RECORDED DATA:
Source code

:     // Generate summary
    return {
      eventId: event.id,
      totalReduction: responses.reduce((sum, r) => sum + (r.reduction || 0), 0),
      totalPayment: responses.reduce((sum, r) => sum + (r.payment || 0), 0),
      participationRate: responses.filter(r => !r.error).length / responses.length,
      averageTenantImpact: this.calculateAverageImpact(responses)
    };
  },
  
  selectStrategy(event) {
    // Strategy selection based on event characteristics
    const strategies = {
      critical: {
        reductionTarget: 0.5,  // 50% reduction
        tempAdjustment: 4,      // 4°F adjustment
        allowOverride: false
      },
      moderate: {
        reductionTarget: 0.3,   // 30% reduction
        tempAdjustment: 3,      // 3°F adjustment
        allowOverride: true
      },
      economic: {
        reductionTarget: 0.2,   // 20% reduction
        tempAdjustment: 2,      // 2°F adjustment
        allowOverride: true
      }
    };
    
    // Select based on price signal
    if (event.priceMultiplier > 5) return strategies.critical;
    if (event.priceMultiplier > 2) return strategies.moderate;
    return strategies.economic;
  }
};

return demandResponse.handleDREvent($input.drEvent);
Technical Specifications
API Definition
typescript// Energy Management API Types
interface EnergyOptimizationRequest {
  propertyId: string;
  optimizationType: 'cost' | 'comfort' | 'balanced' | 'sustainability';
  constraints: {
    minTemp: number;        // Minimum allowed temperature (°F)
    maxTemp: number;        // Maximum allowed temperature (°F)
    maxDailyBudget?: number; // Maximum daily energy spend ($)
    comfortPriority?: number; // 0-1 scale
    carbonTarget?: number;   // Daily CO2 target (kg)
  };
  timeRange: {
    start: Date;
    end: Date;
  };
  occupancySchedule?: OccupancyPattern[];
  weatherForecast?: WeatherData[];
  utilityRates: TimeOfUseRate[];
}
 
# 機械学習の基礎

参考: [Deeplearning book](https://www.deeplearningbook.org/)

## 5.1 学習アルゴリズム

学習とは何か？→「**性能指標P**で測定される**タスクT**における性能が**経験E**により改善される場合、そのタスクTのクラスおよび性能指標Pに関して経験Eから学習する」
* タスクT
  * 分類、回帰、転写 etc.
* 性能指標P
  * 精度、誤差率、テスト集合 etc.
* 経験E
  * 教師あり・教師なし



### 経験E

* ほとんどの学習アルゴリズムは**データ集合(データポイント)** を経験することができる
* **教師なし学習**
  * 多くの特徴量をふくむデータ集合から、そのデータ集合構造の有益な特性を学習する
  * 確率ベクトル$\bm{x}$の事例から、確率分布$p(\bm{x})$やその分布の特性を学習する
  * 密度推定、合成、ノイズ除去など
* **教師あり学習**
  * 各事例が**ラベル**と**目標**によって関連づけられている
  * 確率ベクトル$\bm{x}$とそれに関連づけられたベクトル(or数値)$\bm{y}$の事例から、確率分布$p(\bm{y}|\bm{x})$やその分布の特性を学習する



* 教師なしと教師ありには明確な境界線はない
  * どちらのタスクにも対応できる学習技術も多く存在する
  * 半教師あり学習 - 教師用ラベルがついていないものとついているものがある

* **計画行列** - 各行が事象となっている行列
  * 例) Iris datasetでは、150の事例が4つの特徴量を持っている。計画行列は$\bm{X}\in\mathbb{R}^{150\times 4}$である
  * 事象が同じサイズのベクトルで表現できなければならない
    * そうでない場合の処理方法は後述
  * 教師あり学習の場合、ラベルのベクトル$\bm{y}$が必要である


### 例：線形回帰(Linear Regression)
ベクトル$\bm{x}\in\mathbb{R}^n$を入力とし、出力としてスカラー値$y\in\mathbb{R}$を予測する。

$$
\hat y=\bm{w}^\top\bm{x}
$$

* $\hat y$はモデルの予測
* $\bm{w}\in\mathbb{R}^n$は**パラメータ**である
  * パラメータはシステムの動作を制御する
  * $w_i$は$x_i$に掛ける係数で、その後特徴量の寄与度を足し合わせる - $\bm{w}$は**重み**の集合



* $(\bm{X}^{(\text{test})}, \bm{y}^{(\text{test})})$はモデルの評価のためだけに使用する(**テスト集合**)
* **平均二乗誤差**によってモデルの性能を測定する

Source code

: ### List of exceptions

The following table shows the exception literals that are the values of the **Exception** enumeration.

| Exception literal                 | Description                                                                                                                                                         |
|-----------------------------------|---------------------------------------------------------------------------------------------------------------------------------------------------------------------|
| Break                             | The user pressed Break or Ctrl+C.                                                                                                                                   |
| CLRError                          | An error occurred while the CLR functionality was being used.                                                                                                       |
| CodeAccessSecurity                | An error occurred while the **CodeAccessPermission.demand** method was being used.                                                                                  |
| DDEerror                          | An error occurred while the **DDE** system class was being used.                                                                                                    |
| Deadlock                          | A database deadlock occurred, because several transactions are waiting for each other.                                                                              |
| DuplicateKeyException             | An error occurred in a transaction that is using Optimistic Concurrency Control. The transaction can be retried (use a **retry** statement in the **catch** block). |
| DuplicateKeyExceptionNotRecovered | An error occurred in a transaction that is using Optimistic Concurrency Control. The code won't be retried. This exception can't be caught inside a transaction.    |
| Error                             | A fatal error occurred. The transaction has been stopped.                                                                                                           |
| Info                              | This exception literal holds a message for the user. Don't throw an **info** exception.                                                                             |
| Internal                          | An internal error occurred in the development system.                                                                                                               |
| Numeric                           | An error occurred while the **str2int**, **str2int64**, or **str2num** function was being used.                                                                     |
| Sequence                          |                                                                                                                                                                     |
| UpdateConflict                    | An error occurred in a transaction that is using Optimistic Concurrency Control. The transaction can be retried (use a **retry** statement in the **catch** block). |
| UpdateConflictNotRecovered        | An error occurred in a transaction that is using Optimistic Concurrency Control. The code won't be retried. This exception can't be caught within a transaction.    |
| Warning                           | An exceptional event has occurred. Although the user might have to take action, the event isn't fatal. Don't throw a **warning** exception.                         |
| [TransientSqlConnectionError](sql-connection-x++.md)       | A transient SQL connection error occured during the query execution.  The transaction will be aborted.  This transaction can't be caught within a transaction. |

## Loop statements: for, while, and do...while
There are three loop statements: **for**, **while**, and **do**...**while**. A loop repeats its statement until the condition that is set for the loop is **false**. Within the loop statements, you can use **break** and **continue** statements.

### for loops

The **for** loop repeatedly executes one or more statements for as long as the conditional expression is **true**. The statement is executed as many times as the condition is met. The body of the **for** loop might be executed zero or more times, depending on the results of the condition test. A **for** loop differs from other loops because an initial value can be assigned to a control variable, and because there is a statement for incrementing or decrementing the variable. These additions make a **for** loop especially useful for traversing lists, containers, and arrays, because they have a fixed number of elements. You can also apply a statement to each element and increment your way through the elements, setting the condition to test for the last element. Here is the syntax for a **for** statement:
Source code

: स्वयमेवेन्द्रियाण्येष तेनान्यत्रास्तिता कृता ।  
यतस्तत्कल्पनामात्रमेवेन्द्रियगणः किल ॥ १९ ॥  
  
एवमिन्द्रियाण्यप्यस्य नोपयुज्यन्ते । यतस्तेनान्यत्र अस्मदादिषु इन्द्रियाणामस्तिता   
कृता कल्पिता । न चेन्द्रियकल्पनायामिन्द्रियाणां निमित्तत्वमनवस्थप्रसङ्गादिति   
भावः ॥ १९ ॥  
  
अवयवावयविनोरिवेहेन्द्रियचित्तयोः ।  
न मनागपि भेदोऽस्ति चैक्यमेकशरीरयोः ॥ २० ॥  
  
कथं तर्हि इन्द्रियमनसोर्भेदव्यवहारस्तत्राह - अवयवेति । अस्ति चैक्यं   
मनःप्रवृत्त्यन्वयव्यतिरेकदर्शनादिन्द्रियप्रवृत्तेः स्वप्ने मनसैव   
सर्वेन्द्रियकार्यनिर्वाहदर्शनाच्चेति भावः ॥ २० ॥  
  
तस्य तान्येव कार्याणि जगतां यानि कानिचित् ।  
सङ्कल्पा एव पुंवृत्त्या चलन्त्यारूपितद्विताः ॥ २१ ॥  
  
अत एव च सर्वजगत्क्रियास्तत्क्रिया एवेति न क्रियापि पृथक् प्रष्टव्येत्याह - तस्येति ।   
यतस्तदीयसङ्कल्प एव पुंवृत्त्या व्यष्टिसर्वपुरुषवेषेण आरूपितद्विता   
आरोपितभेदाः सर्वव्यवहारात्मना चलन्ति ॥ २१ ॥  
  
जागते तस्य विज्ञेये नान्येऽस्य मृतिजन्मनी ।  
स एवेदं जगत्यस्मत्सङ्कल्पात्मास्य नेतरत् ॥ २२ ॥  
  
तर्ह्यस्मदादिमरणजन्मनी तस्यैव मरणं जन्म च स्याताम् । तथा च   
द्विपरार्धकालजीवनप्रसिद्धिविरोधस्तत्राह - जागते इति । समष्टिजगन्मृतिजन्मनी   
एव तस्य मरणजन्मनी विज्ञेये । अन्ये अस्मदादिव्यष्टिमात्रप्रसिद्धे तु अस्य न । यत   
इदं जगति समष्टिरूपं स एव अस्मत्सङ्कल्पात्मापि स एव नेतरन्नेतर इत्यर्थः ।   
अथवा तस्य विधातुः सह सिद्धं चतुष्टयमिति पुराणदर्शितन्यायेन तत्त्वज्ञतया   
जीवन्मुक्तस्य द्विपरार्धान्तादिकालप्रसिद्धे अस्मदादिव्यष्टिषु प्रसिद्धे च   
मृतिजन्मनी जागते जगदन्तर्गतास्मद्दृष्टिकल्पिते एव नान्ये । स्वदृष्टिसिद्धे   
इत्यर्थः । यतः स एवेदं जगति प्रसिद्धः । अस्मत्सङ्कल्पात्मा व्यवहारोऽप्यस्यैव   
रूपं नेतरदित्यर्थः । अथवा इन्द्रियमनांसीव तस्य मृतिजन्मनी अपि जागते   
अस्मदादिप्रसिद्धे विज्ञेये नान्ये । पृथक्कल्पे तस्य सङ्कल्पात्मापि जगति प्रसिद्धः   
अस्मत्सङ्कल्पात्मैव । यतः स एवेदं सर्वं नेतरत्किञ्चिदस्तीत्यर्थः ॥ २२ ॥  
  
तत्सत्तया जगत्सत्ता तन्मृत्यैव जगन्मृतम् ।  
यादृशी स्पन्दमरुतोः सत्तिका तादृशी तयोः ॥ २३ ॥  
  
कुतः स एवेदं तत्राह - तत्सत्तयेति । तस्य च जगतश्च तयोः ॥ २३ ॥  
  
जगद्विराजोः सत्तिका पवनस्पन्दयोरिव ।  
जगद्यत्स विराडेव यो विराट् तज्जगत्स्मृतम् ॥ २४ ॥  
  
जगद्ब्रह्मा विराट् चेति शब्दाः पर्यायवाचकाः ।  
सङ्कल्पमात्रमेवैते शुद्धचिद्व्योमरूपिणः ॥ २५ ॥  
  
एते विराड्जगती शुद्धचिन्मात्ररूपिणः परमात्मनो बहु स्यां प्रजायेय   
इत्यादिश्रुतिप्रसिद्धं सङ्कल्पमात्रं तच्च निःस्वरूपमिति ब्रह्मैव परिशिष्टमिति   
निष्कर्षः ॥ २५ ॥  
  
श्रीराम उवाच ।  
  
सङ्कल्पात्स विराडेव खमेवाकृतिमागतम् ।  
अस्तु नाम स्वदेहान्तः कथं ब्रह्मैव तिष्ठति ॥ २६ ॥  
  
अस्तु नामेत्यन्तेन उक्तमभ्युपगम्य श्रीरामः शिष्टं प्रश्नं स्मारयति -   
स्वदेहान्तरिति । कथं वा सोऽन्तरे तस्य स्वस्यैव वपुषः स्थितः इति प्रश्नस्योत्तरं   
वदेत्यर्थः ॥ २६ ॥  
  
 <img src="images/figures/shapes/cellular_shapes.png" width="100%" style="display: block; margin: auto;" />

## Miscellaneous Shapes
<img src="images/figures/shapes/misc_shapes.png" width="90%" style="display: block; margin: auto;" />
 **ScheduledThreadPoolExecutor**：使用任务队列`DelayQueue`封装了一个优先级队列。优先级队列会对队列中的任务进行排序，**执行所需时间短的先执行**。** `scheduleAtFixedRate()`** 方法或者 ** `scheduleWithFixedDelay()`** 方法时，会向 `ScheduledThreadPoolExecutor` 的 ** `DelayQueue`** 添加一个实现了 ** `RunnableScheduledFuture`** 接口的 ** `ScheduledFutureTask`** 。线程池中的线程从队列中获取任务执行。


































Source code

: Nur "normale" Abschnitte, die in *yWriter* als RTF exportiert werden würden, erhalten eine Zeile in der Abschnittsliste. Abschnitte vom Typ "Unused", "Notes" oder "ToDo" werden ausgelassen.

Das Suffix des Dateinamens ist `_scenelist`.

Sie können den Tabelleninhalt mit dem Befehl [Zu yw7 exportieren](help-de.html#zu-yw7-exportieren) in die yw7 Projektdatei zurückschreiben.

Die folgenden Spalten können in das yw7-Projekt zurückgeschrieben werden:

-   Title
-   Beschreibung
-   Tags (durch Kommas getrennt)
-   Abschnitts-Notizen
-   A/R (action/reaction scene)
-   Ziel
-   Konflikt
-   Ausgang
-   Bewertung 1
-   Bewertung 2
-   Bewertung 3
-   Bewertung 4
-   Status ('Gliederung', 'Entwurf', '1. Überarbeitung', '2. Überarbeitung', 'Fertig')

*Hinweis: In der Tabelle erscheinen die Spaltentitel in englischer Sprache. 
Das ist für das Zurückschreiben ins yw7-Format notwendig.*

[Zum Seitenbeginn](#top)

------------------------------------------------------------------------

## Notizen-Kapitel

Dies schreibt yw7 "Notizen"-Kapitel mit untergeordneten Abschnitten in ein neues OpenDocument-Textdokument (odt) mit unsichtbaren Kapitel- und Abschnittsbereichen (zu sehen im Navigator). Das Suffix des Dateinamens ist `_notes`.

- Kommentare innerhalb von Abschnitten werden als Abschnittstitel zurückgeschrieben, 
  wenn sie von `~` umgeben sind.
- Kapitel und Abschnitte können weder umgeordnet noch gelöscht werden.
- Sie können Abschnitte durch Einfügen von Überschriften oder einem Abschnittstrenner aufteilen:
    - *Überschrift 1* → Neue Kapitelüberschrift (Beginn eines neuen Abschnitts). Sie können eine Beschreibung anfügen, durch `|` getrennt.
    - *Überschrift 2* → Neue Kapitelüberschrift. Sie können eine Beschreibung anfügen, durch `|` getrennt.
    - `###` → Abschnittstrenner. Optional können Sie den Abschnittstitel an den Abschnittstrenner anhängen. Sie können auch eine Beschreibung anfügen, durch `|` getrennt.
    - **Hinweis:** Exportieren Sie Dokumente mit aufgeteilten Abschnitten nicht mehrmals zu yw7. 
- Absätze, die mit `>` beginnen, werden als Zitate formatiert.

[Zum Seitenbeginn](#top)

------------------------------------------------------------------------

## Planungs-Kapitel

WORK ORDER:
Using only the listing above, restate exactly the lines from the line containing "इत्यर्थः । यतः" through the line containing "अस्मत्सङ्कल्पात्मैव । यतः", both included.

ANSWER TO THE EXERCISE:
इत्यर्थः । यतः स एवेदं जगति प्रसिद्धः । अस्मत्सङ्कल्पात्मा व्यवहारोऽप्यस्यैव   
रूपं नेतरदित्यर्थः । अथवा इन्द्रियमनांसीव तस्य मृतिजन्मनी अपि जागते   
अस्मदादिप्रसिद्धे विज्ञेये नान्ये । पृथक्कल्पे तस्य सङ्कल्पात्मापि जगति प्रसिद्धः   
अस्मत्सङ्कल्पात्मैव । यतः स एवेदं सर्वं नेतरत्किञ्चिदस्तीत्यर्थः ॥ २२ ॥  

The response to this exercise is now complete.